With support from CESE, Casulo Cultural Association promotes cultural exchange between the Guarani Kaiowá peoples and the population of Dourados in Mato Grosso do Sul

Promoting extensive cultural exchange between the Guarani Kaiowá peoples who live around Dourados in Mato Grosso do Sul and the city’s general population.  This was the main aim of the project Words that Cure – the Guarani Kaiowá Art of Resistance, which the Casulo Cultural Association (Associação Cultural Casulo) has been running in the city since April.
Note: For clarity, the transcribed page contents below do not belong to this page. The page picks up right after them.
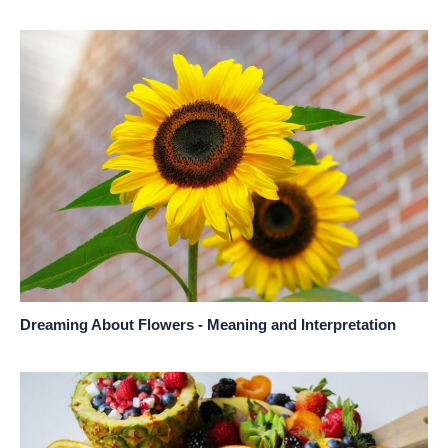
Dreaming About Flowers - Meaning and Interpretation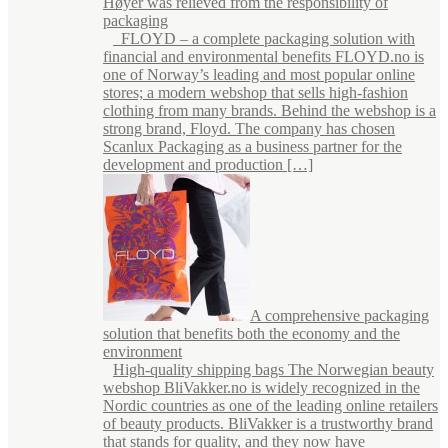
Høyer was relieved from the responsibility of
packaging
FLOYD – a complete packaging solution with
financial and environmental benefits FLOYD.no is
one of Norway’s leading and most popular online
stores; a modern webshop that sells high-fashion
clothing from many brands. Behind the webshop is a
strong brand, Floyd. The company has chosen
Scanlux Packaging as a business partner for the
development and production […]
A comprehensive packaging
solution that benefits both the economy and the
environment
High-quality shipping bags The Norwegian beauty
webshop BliVakker.no is widely recognized in the
Nordic countries as one of the leading online retailers
of beauty products. BliVakker is a trustworthy brand
that stands for quality, and they now have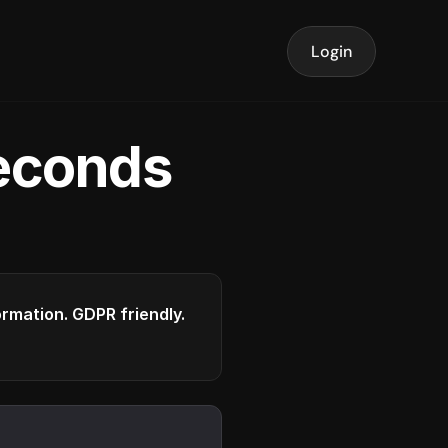
Login
seconds
formation. GDPR friendly.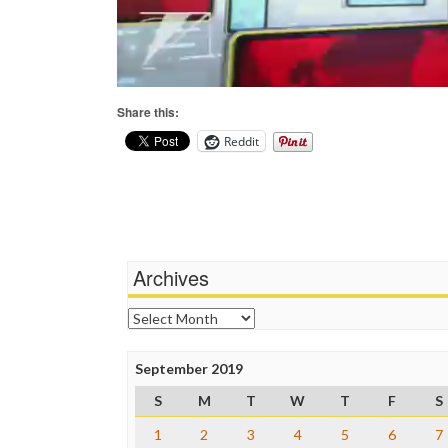
Share this:
Reddit
Archives
Archives
September 2019
S
M
T
W
T
F
S
1
2
3
4
5
6
7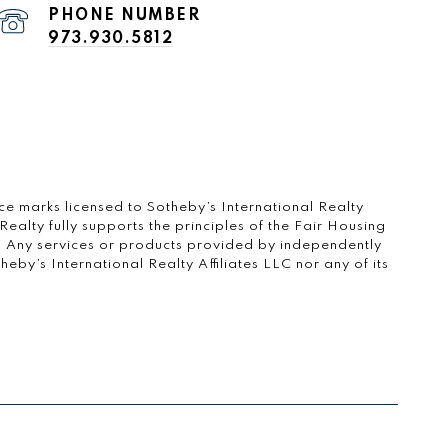
PHONE NUMBER
973.930.5812
vice marks licensed to Sotheby’s International Realty
ealty fully supports the principles of the Fair Housing
. Any services or products provided by independently
by’s International Realty Affiliates LLC nor any of its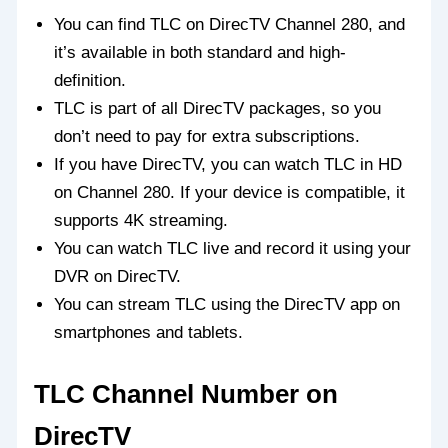
You can find TLC on DirecTV Channel 280, and
it’s available in both standard and high-
definition.
TLC is part of all DirecTV packages, so you
don’t need to pay for extra subscriptions.
If you have DirecTV, you can watch TLC in HD
on Channel 280. If your device is compatible, it
supports 4K streaming.
You can watch TLC live and record it using your
DVR on DirecTV.
You can stream TLC using the DirecTV app on
smartphones and tablets.
TLC Channel Number on
DirecTV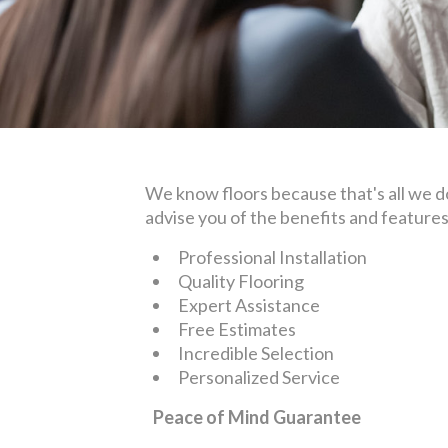
We know floors because that's all we do.
advise you of the benefits and feature
Professional Installation
Quality Flooring
Expert Assistance
Free Estimates
Incredible Selection
Personalized Service
Peace of Mind Guarantee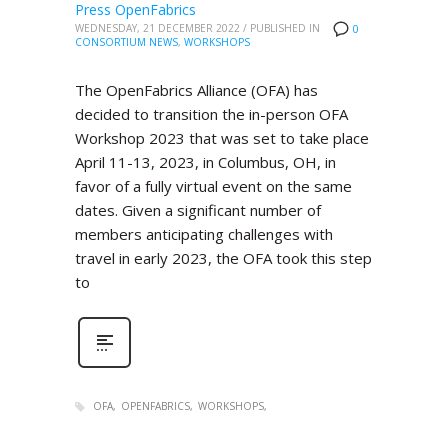
Press OpenFabrics
WEDNESDAY, 21 DECEMBER 2022
/
PUBLISHED IN
0
CONSORTIUM NEWS
,
WORKSHOPS
The OpenFabrics Alliance (OFA) has
decided to transition the in-person OFA
Workshop 2023 that was set to take place
April 11-13, 2023, in Columbus, OH, in
favor of a fully virtual event on the same
dates. Given a significant number of
members anticipating challenges with
travel in early 2023, the OFA took this step
to
OFA
OPENFABRICS
WORKSHOPS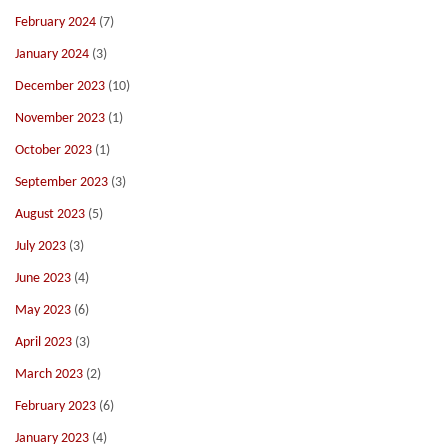
February 2024
(7)
January 2024
(3)
December 2023
(10)
November 2023
(1)
October 2023
(1)
September 2023
(3)
August 2023
(5)
July 2023
(3)
June 2023
(4)
May 2023
(6)
April 2023
(3)
March 2023
(2)
February 2023
(6)
January 2023
(4)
The initiative received support from CESE’s Small Projects Programme.

The programme included the Philosophical Chrysalis, an arena for debates involving a psychologist, a Guarani Kaiowá nurse and the indigenous master Teresinha Aquino, discussing the theme of “Burnt down Prayer Houses and violence against the guardians of traditional knowledge”. The Teresinha community’s Prayer House was burnt down in December 2021 in a fundamentalist hate crime.

With support from Casulo, the community has rebuilt its worship house.  As a way of thanking the association, it was invited to the reopening of the Prayer House. This involved another part of the Words that Cure project programme, a Festival of Indigenous Music, in which five indigenous groups from five different communities participated.

Another part of the programme involved local artists mounting an Exhibition of Kaiowá Life, which presented worked created through exchanges between indigenous and non-indigenous artists in the city. At the exhibition’s opening, films were also screened – small documentaries produced by indigenous people in partnership with academic groups, and a bilingual book was launched, translated from Guarani to Portuguese.

Artists have also illustrated the Guarani Kaiowá dictionary, produced by Graciela Chamorro, Casulo Cultural Association President, in partnership with indigenous teachers and other scholars.  Another important moment was a meeting between a Mata Grosso do Sul urban dance group and indigenous communities from Amambai (also in Mata Grosso do Sul), who exchanged musical experiences including dance and song.

“Art, like various other cultural expressions, including religion, is about finding meaning in life.  For us, culture and art are connected to resistance, survival, something essential.  For us as an organization, it is very important to approach these people’s way of life, way of being.  Both to learn this art with them, and to support their initiatives of resistance,” Graciela declared.

 

Support from CESE

The Casulo Cultural Association is already a CESE partner. In 2020, the group ran the Pathway to the Waters project, which aimed to take drinking water to areas reclaimed by indigenous people.  In principle, the project was created to reach 500 people, but, following support from the Small Projects Programme, more than 2500 people benefitted.  This was the first time the association had received support of this kind.

“Casulo had never received support from any organization. Up to 2020, we’d always worked with our own funds, from Casulo associates and friends, and occasionally from grant funding. Now, once again, we’ve been able to expand our activities to meet certain expenditure we didn’t have funding for – to help some indigenous people pay for housing, to bring in other, more distant, communities, enabling this exchange, this give and take.  So, it was hugely important to carry out and expand the project. For us, it is interesting to meet these institutions that work in dialogue with our ideas, that think like us and aim to strengthen organizations,” declared Júlia Aissa Vasconcelos Oliveira, the association’s Manager and Producer.